#### [Records for the exercise]

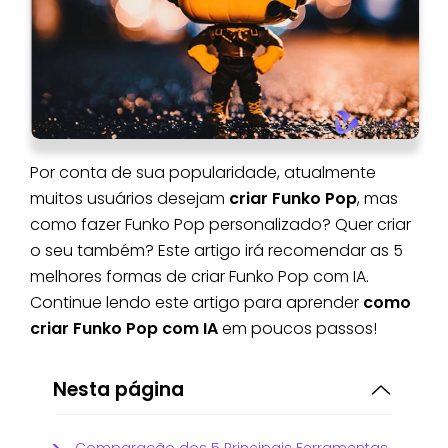
Por conta de sua popularidade, atualmente
muitos usuários desejam
criar Funko Pop
, mas
como fazer Funko Pop personalizado? Quer criar
o seu também? Este artigo irá recomendar as 5
melhores formas de criar Funko Pop com IA.
Continue lendo este artigo para aprender
como
criar Funko Pop com IA
em poucos passos!
Nesta página
Comparação dos 5 Principais Ferramentas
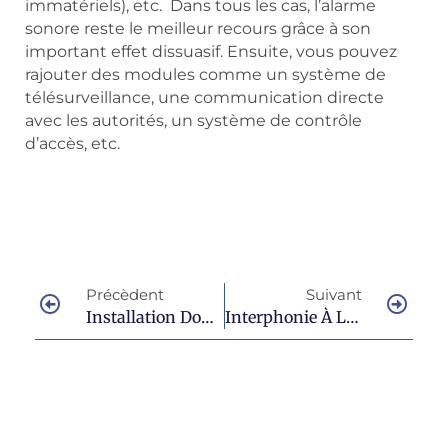
immatériels), etc. Dans tous les cas, l’alarme
sonore reste le meilleur recours grâce à son
important effet dissuasif. Ensuite, vous pouvez
rajouter des modules comme un système de
télésurveillance, une communication directe
avec les autorités, un système de contrôle
d’accès, etc.
Précèdent
Suivant
Installation Domotique À Draguignan Pour Rendre Votre Maison Intelligente
Interphonie À Le Muy : Choisir La Solution Adaptée À Vos Besoins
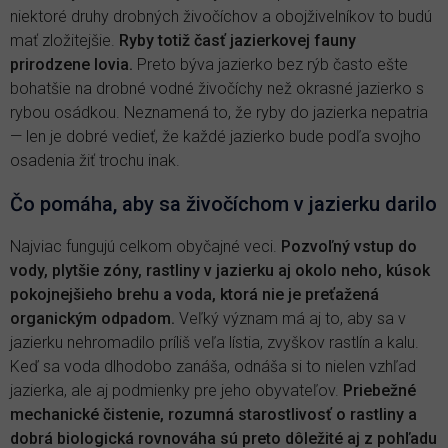
niektoré druhy drobných živočíchov a obojživelníkov to budú
mať zložitejšie.
Ryby totiž časť jazierkovej fauny
prirodzene lovia.
Preto býva jazierko bez rýb často ešte
bohatšie na drobné vodné živočíchy než okrasné jazierko s
rybou osádkou. Neznamená to, že ryby do jazierka nepatria
— len je dobré vedieť, že každé jazierko bude podľa svojho
osadenia žiť trochu inak.
Čo pomáha, aby sa živočíchom v jazierku darilo
Najviac fungujú celkom obyčajné veci.
Pozvoľný vstup do
vody, plytšie zóny, rastliny v jazierku aj okolo neho, kúsok
pokojnejšieho brehu a voda, ktorá nie je preťažená
organickým odpadom.
Veľký význam má aj to, aby sa v
jazierku nehromadilo príliš veľa lístia, zvyškov rastlín a kalu.
Keď sa voda dlhodobo zanáša, odnáša si to nielen vzhľad
jazierka, ale aj podmienky pre jeho obyvateľov.
Priebežné
mechanické čistenie, rozumná starostlivosť o rastliny a
dobrá biologická rovnováha sú preto dôležité aj z pohľadu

#### [Work to be completed]
Restate the material above exactly. Exclude all pictures.

#### [Answer to this exercise]
Por conta de sua popularidade, atualmente
muitos usuários desejam
criar Funko Pop
, mas
como fazer Funko Pop personalizado? Quer criar
o seu também? Este artigo irá recomendar as 5
melhores formas de criar Funko Pop com IA.
Continue lendo este artigo para aprender
como
criar Funko Pop com IA
em poucos passos!
Nesta página
Comparação dos 5 Principais Ferramentas
immatériels), etc. Dans tous les cas, l’alarme
sonore reste le meilleur recours grâce à son
important effet dissuasif. Ensuite, vous pouvez
rajouter des modules comme un système de
télésurveillance, une communication directe
avec les autorités, un système de contrôle
d’accès, etc.
Précèdent
Suivant
Installation Domotique À Draguignan Pour Rendre Votre Maison Intelligente
Interphonie À Le Muy : Choisir La Solution Adaptée À Vos Besoins
niektoré druhy drobných živočíchov a obojživelníkov to budú
mať zložitejšie.
Ryby totiž časť jazierkovej fauny
prirodzene lovia.
Preto býva jazierko bez rýb často ešte
bohatšie na drobné vodné živočíchy než okrasné jazierko s
rybou osádkou. Neznamená to, že ryby do jazierka nepatria
— len je dobré vedieť, že každé jazierko bude podľa svojho
osadenia žiť trochu inak.
Čo pomáha, aby sa živočíchom v jazierku darilo
Najviac fungujú celkom obyčajné veci.
Pozvoľný vstup do
vody, plytšie zóny, rastliny v jazierku aj okolo neho, kúsok
pokojnejšieho brehu a voda, ktorá nie je preťažená
organickým odpadom.
Veľký význam má aj to, aby sa v
jazierku nehromadilo príliš veľa lístia, zvyškov rastlín a kalu.
Keď sa voda dlhodobo zanáša, odnáša si to nielen vzhľad
jazierka, ale aj podmienky pre jeho obyvateľov.
Priebežné
mechanické čistenie, rozumná starostlivosť o rastliny a
dobrá biologická rovnováha sú preto dôležité aj z pohľadu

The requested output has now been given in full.